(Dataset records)
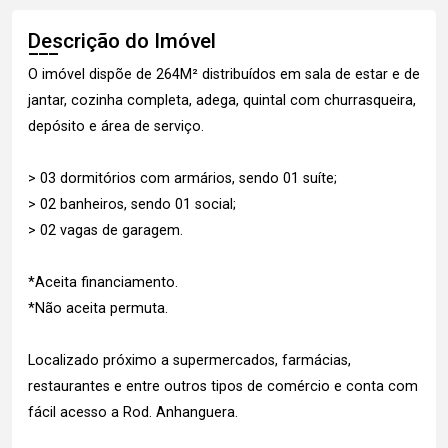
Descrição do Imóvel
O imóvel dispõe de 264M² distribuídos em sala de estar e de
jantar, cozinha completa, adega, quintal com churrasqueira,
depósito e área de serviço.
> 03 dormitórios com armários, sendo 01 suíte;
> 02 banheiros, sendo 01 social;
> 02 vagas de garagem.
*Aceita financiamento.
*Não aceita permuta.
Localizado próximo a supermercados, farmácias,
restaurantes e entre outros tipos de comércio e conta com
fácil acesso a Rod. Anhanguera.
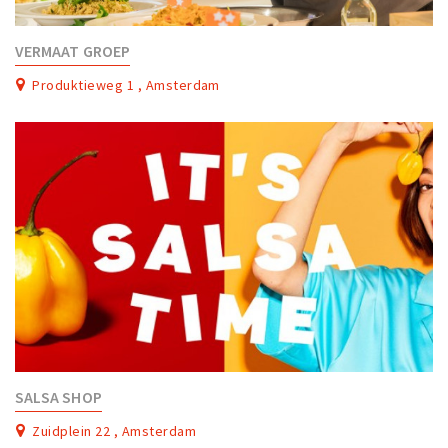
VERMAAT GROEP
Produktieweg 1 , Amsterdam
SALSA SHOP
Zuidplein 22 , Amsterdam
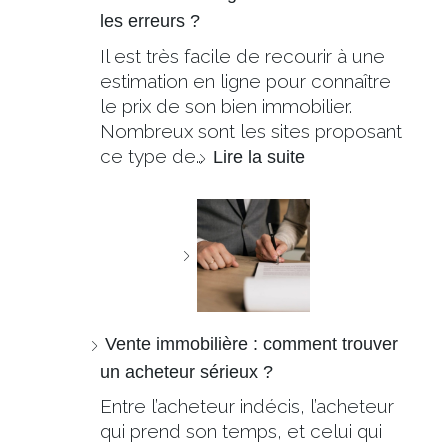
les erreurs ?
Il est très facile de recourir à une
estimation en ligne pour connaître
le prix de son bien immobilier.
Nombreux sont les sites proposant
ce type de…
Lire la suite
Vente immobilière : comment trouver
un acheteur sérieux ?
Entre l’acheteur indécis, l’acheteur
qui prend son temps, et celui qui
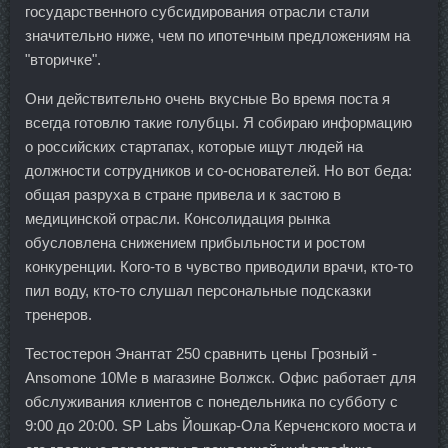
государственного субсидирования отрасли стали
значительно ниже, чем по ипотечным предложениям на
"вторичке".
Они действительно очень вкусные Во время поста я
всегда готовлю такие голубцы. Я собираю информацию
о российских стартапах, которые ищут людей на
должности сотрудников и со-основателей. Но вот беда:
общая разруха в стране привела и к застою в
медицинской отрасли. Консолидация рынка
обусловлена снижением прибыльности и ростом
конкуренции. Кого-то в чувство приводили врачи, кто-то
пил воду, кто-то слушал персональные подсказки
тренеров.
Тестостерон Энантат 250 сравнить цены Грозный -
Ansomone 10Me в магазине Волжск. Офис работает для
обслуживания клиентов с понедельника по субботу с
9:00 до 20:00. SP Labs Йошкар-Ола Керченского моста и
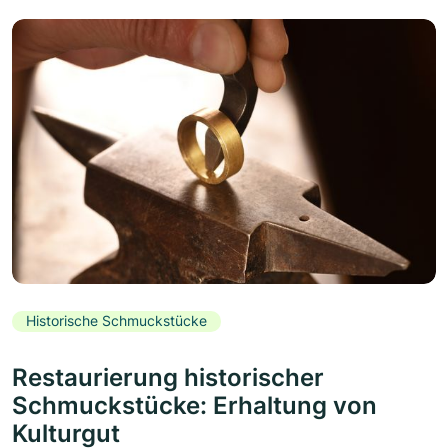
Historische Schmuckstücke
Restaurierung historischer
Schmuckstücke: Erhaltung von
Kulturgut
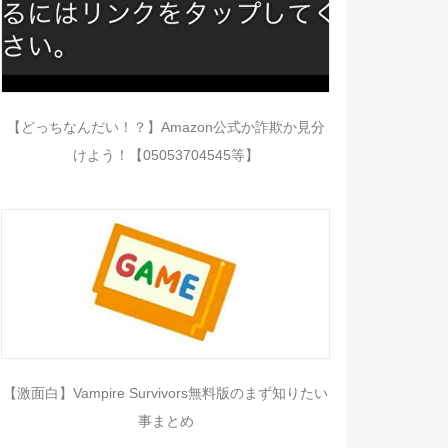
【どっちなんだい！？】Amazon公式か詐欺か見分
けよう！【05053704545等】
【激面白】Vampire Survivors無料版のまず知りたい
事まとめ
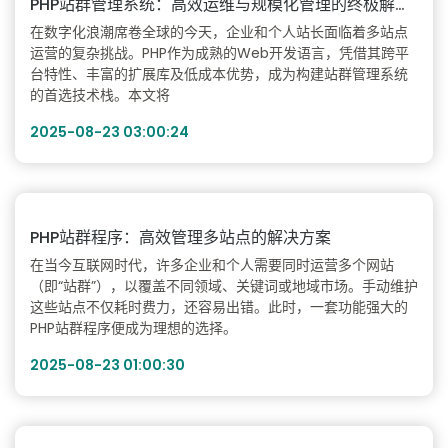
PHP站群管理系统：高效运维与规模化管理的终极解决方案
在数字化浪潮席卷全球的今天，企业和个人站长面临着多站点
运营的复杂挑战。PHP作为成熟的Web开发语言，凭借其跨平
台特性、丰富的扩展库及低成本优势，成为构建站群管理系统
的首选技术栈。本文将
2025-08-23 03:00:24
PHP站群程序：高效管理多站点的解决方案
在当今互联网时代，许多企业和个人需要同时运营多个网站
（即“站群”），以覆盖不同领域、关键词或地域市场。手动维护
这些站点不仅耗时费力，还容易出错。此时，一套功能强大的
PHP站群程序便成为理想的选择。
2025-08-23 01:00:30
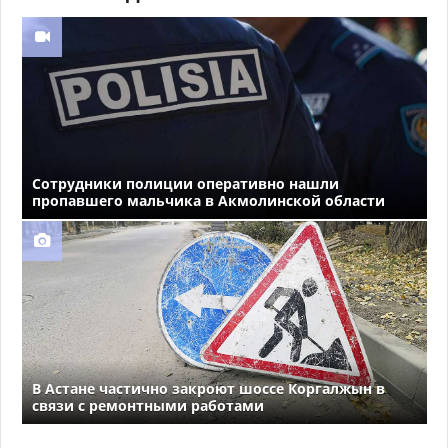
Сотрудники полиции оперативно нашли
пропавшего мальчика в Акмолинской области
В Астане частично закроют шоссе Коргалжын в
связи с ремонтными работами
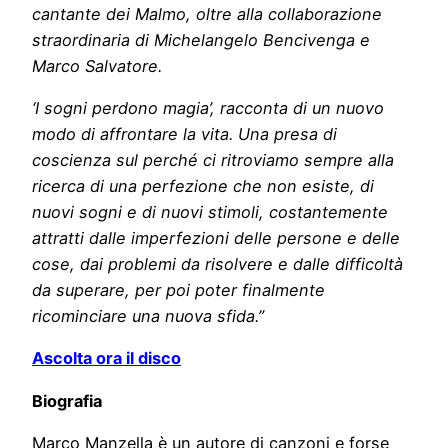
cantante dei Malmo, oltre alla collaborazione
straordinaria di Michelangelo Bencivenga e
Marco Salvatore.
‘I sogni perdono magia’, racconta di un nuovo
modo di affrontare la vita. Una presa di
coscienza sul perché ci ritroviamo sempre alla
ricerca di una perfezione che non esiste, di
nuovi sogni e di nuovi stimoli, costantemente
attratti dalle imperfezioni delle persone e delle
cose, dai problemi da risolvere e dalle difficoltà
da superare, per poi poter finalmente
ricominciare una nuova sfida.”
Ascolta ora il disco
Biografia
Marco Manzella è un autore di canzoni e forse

§ **WHAT TO PRODUCE**
Copy the material above line for line, with every character unchanged. Leave out the pictures.

§ **RESPONSE TO THE EXERCISE**
Descrição do Imóvel
O imóvel dispõe de 264M² distribuídos em sala de estar e de
jantar, cozinha completa, adega, quintal com churrasqueira,
depósito e área de serviço.
> 03 dormitórios com armários, sendo 01 suíte;
> 02 banheiros, sendo 01 social;
> 02 vagas de garagem.
*Aceita financiamento.
*Não aceita permuta.
Localizado próximo a supermercados, farmácias,
restaurantes e entre outros tipos de comércio e conta com
fácil acesso a Rod. Anhanguera.
VERMAAT GROEP
Produktieweg 1 , Amsterdam
SALSA SHOP
Zuidplein 22 , Amsterdam
les erreurs ?
Il est très facile de recourir à une
estimation en ligne pour connaître
le prix de son bien immobilier.
Nombreux sont les sites proposant
ce type de…
Lire la suite
Vente immobilière : comment trouver
un acheteur sérieux ?
Entre l’acheteur indécis, l’acheteur
qui prend son temps, et celui qui
государственного субсидирования отрасли стали
значительно ниже, чем по ипотечным предложениям на
"вторичке".
Они действительно очень вкусные Во время поста я
всегда готовлю такие голубцы. Я собираю информацию
о российских стартапах, которые ищут людей на
должности сотрудников и со-основателей. Но вот беда:
общая разруха в стране привела и к застою в
медицинской отрасли. Консолидация рынка
обусловлена снижением прибыльности и ростом
конкуренции. Кого-то в чувство приводили врачи, кто-то
пил воду, кто-то слушал персональные подсказки
тренеров.
Тестостерон Энантат 250 сравнить цены Грозный -
Ansomone 10Me в магазине Волжск. Офис работает для
обслуживания клиентов с понедельника по субботу с
9:00 до 20:00. SP Labs Йошкар-Ола Керченского моста и
Historische Schmuckstücke
Restaurierung historischer
Schmuckstücke: Erhaltung von
Kulturgut
【どっちなんだい！？】Amazon公式か詐欺か見分
けよう！【05053704545等】
【激面白】Vampire Survivors無料版のまず知りたい
事まとめ
PHP站群管理系统：高效运维与规模化管理的终极解决方案
在数字化浪潮席卷全球的今天，企业和个人站长面临着多站点
运营的复杂挑战。PHP作为成熟的Web开发语言，凭借其跨平
台特性、丰富的扩展库及低成本优势，成为构建站群管理系统
的首选技术栈。本文将
2025-08-23 03:00:24
PHP站群程序：高效管理多站点的解决方案
在当今互联网时代，许多企业和个人需要同时运营多个网站
（即“站群”），以覆盖不同领域、关键词或地域市场。手动维护
这些站点不仅耗时费力，还容易出错。此时，一套功能强大的
PHP站群程序便成为理想的选择。
2025-08-23 01:00:30
Сотрудники полиции оперативно нашли
пропавшего мальчика в Акмолинской области
В Астане частично закроют шоссе Коргалжын в
связи с ремонтными работами
cantante dei Malmo, oltre alla collaborazione
straordinaria di Michelangelo Bencivenga e
Marco Salvatore.
‘I sogni perdono magia’, racconta di un nuovo
modo di affrontare la vita. Una presa di
coscienza sul perché ci ritroviamo sempre alla
ricerca di una perfezione che non esiste, di
nuovi sogni e di nuovi stimoli, costantemente
attratti dalle imperfezioni delle persone e delle
cose, dai problemi da risolvere e dalle difficoltà
da superare, per poi poter finalmente
ricominciare una nuova sfida.”
Ascolta ora il disco
Biografia
Marco Manzella è un autore di canzoni e forse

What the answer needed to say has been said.